In contrast, the defendant’s defense teams accused prosecutors of using an overly broad banner of national security to safeguard information vital to providing a solid defense. Echoing them were lawyers representing the American Civil Liberties Union and media groups, who said the government wants to squelch information the public deserves to know.
Pohl is expected to rule this week on a protective order the prosecution has requested to spell out what provisions are protected and which ones aren’t.
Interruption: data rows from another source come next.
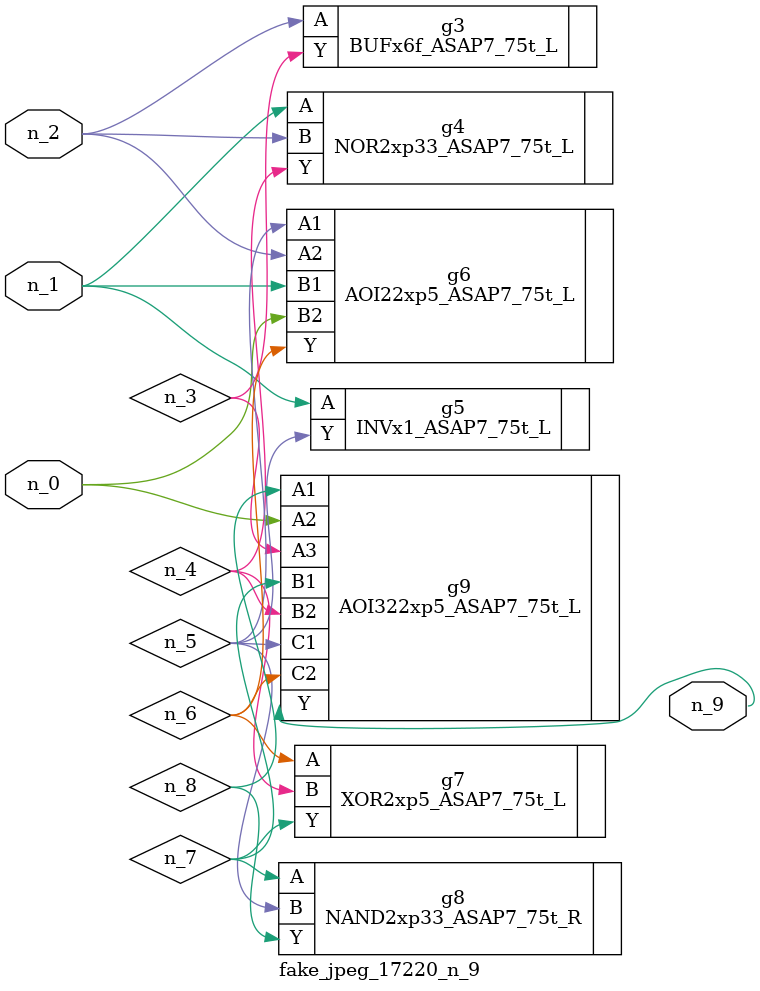
<source format=v>
module fake_jpeg_17220_n_9 (n_0, n_2, n_1, n_9);

input n_0;
input n_2;
input n_1;

output n_9;

wire n_3;
wire n_4;
wire n_8;
wire n_6;
wire n_5;
wire n_7;

BUFx6f_ASAP7_75t_L g3 ( 
.A(n_2),
.Y(n_3)
);

NOR2xp33_ASAP7_75t_L g4 ( 
.A(n_1),
.B(n_2),
.Y(n_4)
);

INVx1_ASAP7_75t_L g5 ( 
.A(n_1),
.Y(n_5)
);

AOI22xp5_ASAP7_75t_L g6 ( 
.A1(n_5),
.A2(n_2),
.B1(n_1),
.B2(n_0),
.Y(n_6)
);

XOR2xp5_ASAP7_75t_L g7 ( 
.A(n_6),
.B(n_4),
.Y(n_7)
);

NAND2xp33_ASAP7_75t_R g8 ( 
.A(n_7),
.B(n_5),
.Y(n_8)
);

AOI322xp5_ASAP7_75t_L g9 ( 
.A1(n_8),
.A2(n_0),
.A3(n_3),
.B1(n_7),
.B2(n_4),
.C1(n_5),
.C2(n_6),
.Y(n_9)
);


endmodule
</source>
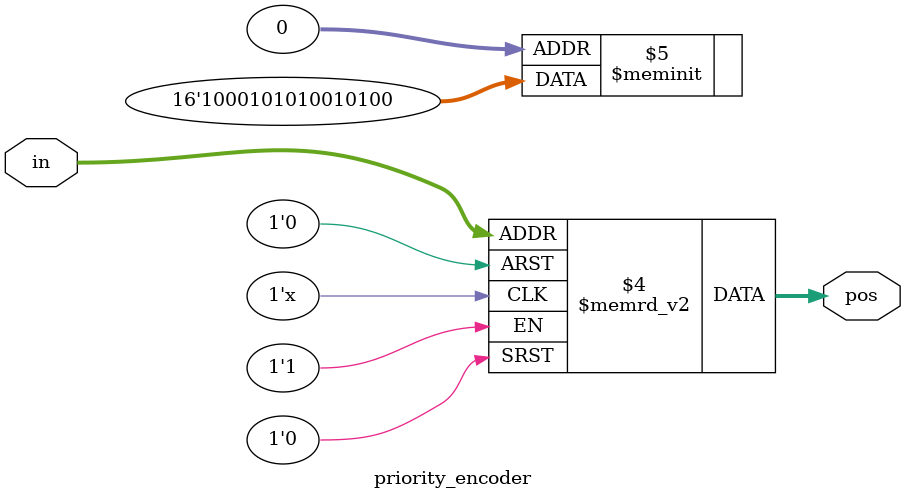
<source format=v>
module priority_encoder( 
input [2:0] in,
output reg [1:0] pos ); 
// When sel=1, assign b to out
always @(*) begin
case (in)
	3'b000: pos = 2'b00;	// nothing high
	3'b001: pos = 2'b01;	// first input is high
	3'b010: pos = 2'b01;	// second input is high
	3'b011: pos = 2'b10;	// both inputs are high
	3'b100: pos = 2'b10;	// second input is high
	3'b101: pos = 2'b10;	// both inputs are high
	3'b110: pos = 2'b00;	// nothing high
	3'b111: pos = 2'b10;	// both inputs are high
	default: pos = 2'b00;	// nothing high
endcase

end
endmodule

</source>
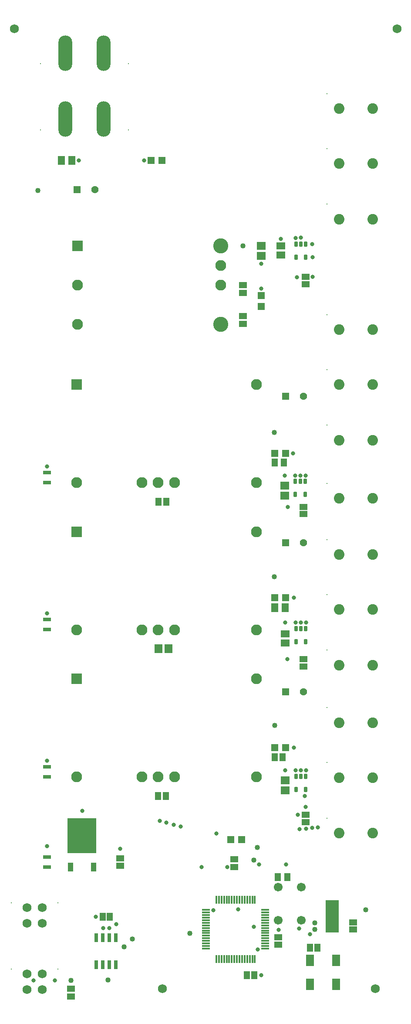
<source format=gts>
G04*
G04 #@! TF.GenerationSoftware,Altium Limited,Altium Designer,20.0.10 (225)*
G04*
G04 Layer_Color=8388736*
%FSLAX25Y25*%
%MOIN*%
G70*
G01*
G75*
%ADD27R,0.01181X0.06102*%
%ADD28R,0.06102X0.01181*%
%ADD42R,0.10000X0.25000*%
%ADD43R,0.04934X0.06312*%
%ADD44R,0.05000X0.06115*%
%ADD45R,0.06115X0.05000*%
%ADD46R,0.06115X0.05100*%
G04:AMPARAMS|DCode=47|XSize=29.65mil|YSize=39.5mil|CornerRadius=5.95mil|HoleSize=0mil|Usage=FLASHONLY|Rotation=0.000|XOffset=0mil|YOffset=0mil|HoleType=Round|Shape=RoundedRectangle|*
%AMROUNDEDRECTD47*
21,1,0.02965,0.02760,0,0,0.0*
21,1,0.01776,0.03950,0,0,0.0*
1,1,0.01190,0.00888,-0.01380*
1,1,0.01190,-0.00888,-0.01380*
1,1,0.01190,-0.00888,0.01380*
1,1,0.01190,0.00888,0.01380*
%
%ADD47ROUNDEDRECTD47*%
G04:AMPARAMS|DCode=48|XSize=29.65mil|YSize=39mil|CornerRadius=5.95mil|HoleSize=0mil|Usage=FLASHONLY|Rotation=0.000|XOffset=0mil|YOffset=0mil|HoleType=Round|Shape=RoundedRectangle|*
%AMROUNDEDRECTD48*
21,1,0.02965,0.02710,0,0,0.0*
21,1,0.01776,0.03900,0,0,0.0*
1,1,0.01190,0.00888,-0.01355*
1,1,0.01190,-0.00888,-0.01355*
1,1,0.01190,-0.00888,0.01355*
1,1,0.01190,0.00888,0.01355*
%
%ADD48ROUNDEDRECTD48*%
%ADD49R,0.06902X0.06115*%
%ADD50R,0.06509X0.05328*%
%ADD51R,0.22257X0.26784*%
%ADD52R,0.03162X0.06706*%
%ADD53R,0.04343X0.07099*%
%ADD54C,0.04000*%
%ADD55R,0.05524X0.05524*%
%ADD56R,0.05524X0.05524*%
%ADD57R,0.06115X0.04540*%
%ADD58R,0.04540X0.06115*%
%ADD59R,0.05524X0.06509*%
%ADD60R,0.06115X0.06902*%
%ADD61R,0.05918X0.09068*%
%ADD62R,0.04737X0.06115*%
%ADD63R,0.06115X0.02965*%
%ADD64C,0.00800*%
%ADD65O,0.10700X0.27100*%
%ADD66C,0.06800*%
%ADD67C,0.08280*%
%ADD68R,0.08280X0.08280*%
%ADD69C,0.05642*%
%ADD70R,0.05642X0.05642*%
%ADD71C,0.08083*%
%ADD72R,0.04600X0.04600*%
%ADD73C,0.04600*%
%ADD74C,0.06698*%
%ADD75R,0.08324X0.08324*%
%ADD76C,0.08324*%
%ADD77C,0.11572*%
%ADD78C,0.03300*%
D27*
X192764Y82637D02*
D03*
X190795D02*
D03*
X188827D02*
D03*
X186858D02*
D03*
X184890D02*
D03*
X182921D02*
D03*
X180953D02*
D03*
X178984D02*
D03*
X177016D02*
D03*
X175047D02*
D03*
X173079D02*
D03*
X171110D02*
D03*
X169142D02*
D03*
X167173D02*
D03*
X165205D02*
D03*
X163236D02*
D03*
Y37362D02*
D03*
X165205D02*
D03*
X167173D02*
D03*
X169142D02*
D03*
X171110D02*
D03*
X173079D02*
D03*
X175047D02*
D03*
X177016D02*
D03*
X178984D02*
D03*
X180953D02*
D03*
X182921D02*
D03*
X184890D02*
D03*
X186858D02*
D03*
X188827D02*
D03*
X190795D02*
D03*
X192764D02*
D03*
D28*
X155362Y74763D02*
D03*
Y72795D02*
D03*
Y70826D02*
D03*
Y68858D02*
D03*
Y66889D02*
D03*
Y64921D02*
D03*
Y62952D02*
D03*
Y60984D02*
D03*
Y59015D02*
D03*
Y57047D02*
D03*
Y55078D02*
D03*
Y53110D02*
D03*
Y51141D02*
D03*
Y49173D02*
D03*
Y47204D02*
D03*
Y45236D02*
D03*
X200638D02*
D03*
Y47204D02*
D03*
Y49173D02*
D03*
Y51141D02*
D03*
Y53110D02*
D03*
Y55078D02*
D03*
Y57047D02*
D03*
Y59015D02*
D03*
Y60984D02*
D03*
Y62952D02*
D03*
Y64921D02*
D03*
Y66889D02*
D03*
Y68858D02*
D03*
Y70826D02*
D03*
Y72795D02*
D03*
Y74763D02*
D03*
D42*
X252000Y70000D02*
D03*
D43*
X210260Y100000D02*
D03*
X217740D02*
D03*
D44*
X76244Y69500D02*
D03*
X81756D02*
D03*
X235000Y46000D02*
D03*
X240512D02*
D03*
X192256Y25000D02*
D03*
X186744D02*
D03*
D45*
X268000Y65256D02*
D03*
Y59744D02*
D03*
X231500Y558756D02*
D03*
Y553244D02*
D03*
X230000Y266512D02*
D03*
Y261000D02*
D03*
X231500Y147512D02*
D03*
Y142000D02*
D03*
X229778Y383012D02*
D03*
Y377500D02*
D03*
D46*
X210500Y53800D02*
D03*
Y48200D02*
D03*
X89500Y114300D02*
D03*
Y108700D02*
D03*
D47*
X231700Y584020D02*
D03*
X224260Y573980D02*
D03*
X231740D02*
D03*
X231200Y402520D02*
D03*
X223760Y392480D02*
D03*
X231240D02*
D03*
X231700Y290020D02*
D03*
X224260Y279980D02*
D03*
X231740D02*
D03*
X231700Y177020D02*
D03*
X224260Y166980D02*
D03*
X231740D02*
D03*
D48*
X228000Y584020D02*
D03*
X224260D02*
D03*
X227500Y402520D02*
D03*
X223760D02*
D03*
X228000Y290020D02*
D03*
X224260D02*
D03*
X228000Y177020D02*
D03*
X224260D02*
D03*
D49*
X216000Y173839D02*
D03*
Y166161D02*
D03*
X215500Y399177D02*
D03*
Y391500D02*
D03*
X197445Y575000D02*
D03*
Y582677D02*
D03*
D50*
X216000Y285890D02*
D03*
Y279000D02*
D03*
X212500Y582382D02*
D03*
Y575492D02*
D03*
D51*
X60421Y131500D02*
D03*
D52*
X76299Y53622D02*
D03*
X86299Y32756D02*
D03*
X81299D02*
D03*
X76299D02*
D03*
X71299D02*
D03*
Y53622D02*
D03*
X81299D02*
D03*
X86299D02*
D03*
D53*
X69398Y107484D02*
D03*
X51445D02*
D03*
D54*
X238500Y65000D02*
D03*
X277500Y75000D02*
D03*
X52000Y21000D02*
D03*
X80365Y21365D02*
D03*
X99000Y52500D02*
D03*
X92500Y46500D02*
D03*
X238500Y60000D02*
D03*
X192000Y113000D02*
D03*
X143000Y57000D02*
D03*
X194500Y122500D02*
D03*
X208000Y216000D02*
D03*
X207500Y329500D02*
D03*
Y440000D02*
D03*
X183500Y582500D02*
D03*
X26500Y625000D02*
D03*
D55*
X197500Y536366D02*
D03*
Y544634D02*
D03*
D56*
X182634Y128500D02*
D03*
X174366D02*
D03*
X216134Y199000D02*
D03*
X207866D02*
D03*
X216134Y313500D02*
D03*
X207866D02*
D03*
X216134Y424000D02*
D03*
X207866D02*
D03*
X121634Y648000D02*
D03*
X113366D02*
D03*
D57*
X177000Y113500D02*
D03*
Y107398D02*
D03*
X52000Y14551D02*
D03*
Y8449D02*
D03*
X183500Y522897D02*
D03*
Y529000D02*
D03*
Y546500D02*
D03*
Y552602D02*
D03*
D58*
X207949Y191500D02*
D03*
X214051D02*
D03*
X124602Y162000D02*
D03*
X118500D02*
D03*
X125051Y387000D02*
D03*
X118949D02*
D03*
D59*
X208063Y306000D02*
D03*
X215937D02*
D03*
X44563Y648000D02*
D03*
X52437D02*
D03*
D60*
X126677Y274500D02*
D03*
X119000D02*
D03*
D61*
X235000Y17945D02*
D03*
X255000D02*
D03*
Y36055D02*
D03*
X235000D02*
D03*
D62*
X207957Y417000D02*
D03*
X215043D02*
D03*
D63*
X33500Y115338D02*
D03*
Y107661D02*
D03*
Y401661D02*
D03*
Y409338D02*
D03*
Y289161D02*
D03*
Y296838D02*
D03*
Y176661D02*
D03*
Y184338D02*
D03*
D64*
X95900Y721800D02*
D03*
X28700D02*
D03*
X248000Y698996D02*
D03*
Y656996D02*
D03*
Y614500D02*
D03*
X248000Y529996D02*
D03*
Y487996D02*
D03*
Y445500D02*
D03*
Y400996D02*
D03*
Y357996D02*
D03*
Y315996D02*
D03*
Y273500D02*
D03*
Y229496D02*
D03*
Y187496D02*
D03*
Y145000D02*
D03*
X95800Y671300D02*
D03*
X28600D02*
D03*
X41811Y29512D02*
D03*
X6378D02*
D03*
X41811Y80201D02*
D03*
X6378D02*
D03*
D65*
X47600Y730000D02*
D03*
X77000D02*
D03*
X47500Y679500D02*
D03*
X76900D02*
D03*
D66*
X8500Y748500D02*
D03*
X122000Y14500D02*
D03*
X285000D02*
D03*
X301500Y748500D02*
D03*
X30000Y25811D02*
D03*
Y14000D02*
D03*
X18189Y25811D02*
D03*
Y14000D02*
D03*
X30000Y76500D02*
D03*
Y64689D02*
D03*
X18189Y76500D02*
D03*
Y64689D02*
D03*
D67*
X193799Y364019D02*
D03*
Y289019D02*
D03*
X131280D02*
D03*
X118760D02*
D03*
X106240D02*
D03*
X56240D02*
D03*
X193799Y251519D02*
D03*
Y176519D02*
D03*
X131280D02*
D03*
X118760D02*
D03*
X106240D02*
D03*
X56240D02*
D03*
Y401519D02*
D03*
X106240D02*
D03*
X118760D02*
D03*
X131280D02*
D03*
X193799D02*
D03*
Y476519D02*
D03*
D68*
X56240Y364019D02*
D03*
Y251519D02*
D03*
Y476519D02*
D03*
D69*
X229890Y467500D02*
D03*
Y241500D02*
D03*
Y355500D02*
D03*
X70390Y625500D02*
D03*
D70*
X216110Y467500D02*
D03*
Y241500D02*
D03*
Y355500D02*
D03*
X56610Y625500D02*
D03*
D71*
X282843Y687500D02*
D03*
X257252D02*
D03*
X282843Y645500D02*
D03*
X257252D02*
D03*
X282843Y603004D02*
D03*
X257252D02*
D03*
X282843Y518500D02*
D03*
X257252D02*
D03*
X282843Y476500D02*
D03*
X257252D02*
D03*
X282843Y434004D02*
D03*
X257252D02*
D03*
X282843Y389500D02*
D03*
X257252D02*
D03*
X282843Y346500D02*
D03*
X257252D02*
D03*
X282843Y304500D02*
D03*
X257252D02*
D03*
X282843Y262004D02*
D03*
X257252D02*
D03*
X282843Y218000D02*
D03*
X257252D02*
D03*
X282843Y176000D02*
D03*
X257252D02*
D03*
X282843Y133504D02*
D03*
X257252D02*
D03*
D72*
X254500Y60000D02*
D03*
D73*
X249500D02*
D03*
X254500Y65000D02*
D03*
X249500D02*
D03*
X254500Y70000D02*
D03*
X249500D02*
D03*
X254500Y75000D02*
D03*
X249500D02*
D03*
X254500Y80000D02*
D03*
X249500D02*
D03*
D74*
X210642Y66705D02*
D03*
Y92295D02*
D03*
X228358Y66705D02*
D03*
Y92295D02*
D03*
D75*
X56813Y582500D02*
D03*
D76*
Y552578D02*
D03*
Y522657D02*
D03*
X166656Y552578D02*
D03*
Y567539D02*
D03*
D77*
Y522657D02*
D03*
Y582500D02*
D03*
D78*
X180046Y75046D02*
D03*
X231000Y162000D02*
D03*
X171500Y107500D02*
D03*
X197500Y25000D02*
D03*
X211000Y59500D02*
D03*
X231500Y153500D02*
D03*
X225500Y147500D02*
D03*
X217500Y266500D02*
D03*
X218000Y383000D02*
D03*
X39500Y21000D02*
D03*
X23239Y20761D02*
D03*
X120000Y142823D02*
D03*
X125000Y141500D02*
D03*
X130500Y140000D02*
D03*
X136000Y138500D02*
D03*
X60500Y150500D02*
D03*
X33500Y123500D02*
D03*
X163250Y133250D02*
D03*
X81393Y60893D02*
D03*
X86500Y64000D02*
D03*
X76500Y61000D02*
D03*
X71000Y69500D02*
D03*
X89500Y121500D02*
D03*
X222500Y199000D02*
D03*
X232000Y181500D02*
D03*
X228000D02*
D03*
X216000D02*
D03*
X224000D02*
D03*
X222500Y313500D02*
D03*
X232000Y294500D02*
D03*
X228000D02*
D03*
X216000D02*
D03*
X224000D02*
D03*
X231500Y407000D02*
D03*
X227500D02*
D03*
X215500D02*
D03*
X223500D02*
D03*
X222000Y424000D02*
D03*
X212500Y588000D02*
D03*
X224000Y588500D02*
D03*
X228000Y589000D02*
D03*
X33500Y189000D02*
D03*
Y301500D02*
D03*
Y414000D02*
D03*
X197500Y550000D02*
D03*
Y569000D02*
D03*
X225000Y558500D02*
D03*
X237000Y574000D02*
D03*
Y559000D02*
D03*
X236500Y584000D02*
D03*
X58063Y648000D02*
D03*
X108000Y648000D02*
D03*
X160882Y74618D02*
D03*
X196000Y109500D02*
D03*
X227000Y136500D02*
D03*
X232000Y137000D02*
D03*
X241000Y138000D02*
D03*
X236500Y137500D02*
D03*
X226500Y60500D02*
D03*
X192000Y62000D02*
D03*
X195000Y44500D02*
D03*
X152000Y107500D02*
D03*
X216500Y109500D02*
D03*
X194500Y122500D02*
D03*
X234781Y56219D02*
D03*
M02*

</source>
A central issue in both the 9/11 and Manning cases involves information regarding the defendants’ detention. For Manning, that involves time when he was allegedly mistreated while being held in a Marine Corps brig at Quantico, Va. Of primary concern regarding the 9/11 defendants is time they spent in the hands of the CIA before being transferred to Guantanamo Bay.
Both cases also require hammering out details about witnesses who can be called. In Manning’s case, for example, some witnesses’ names have been redacted from the motion and are considered to be classified as secret. At Guantanamo Bay, the issue involves whether the defense is required to give the prosecution a heads up about what testimony the witnesses it calls are likely to provide –something the government would weigh in deciding whether to fly a witness to the court.
Meanwhile, Army Col. Denise Lind, the judge hearing he Manning case, ordered the prosecution yesterday to release hundreds of emails about his incarceration to the defense team. Lind’s ruling covered all but 12 of about 600 emails regarding a range of issues: from Manning’s visitor list and provisions to ensure he had proper uniforms to plans for responding to protesters and media queries. These emails, added to ones already in the possession of Manning’s defense attorneys, bring to 1,200 the total number of emails that will presumably be used to argue that their client was treated illegally.
Lind also issued rulings that would allow parts of CIA, FBI and Department of Homeland Security documents used in the case to be redacted.
Ironically, the only concrete decision made during the 9/11 hearing today had nothing to do with the court proceedings. Rather, it involved the cleanup of administrative space the defense teams have complained are plagued with rat droppings and mold. Although base officials had declared them safe, a defense lawyer told Pohl the space is making her staff sick.
A Navy officer promised a comprehensive cleanup before the next series of pre-trial hearings, assuring the court that occupational health experts will verify that they they’re up to standards.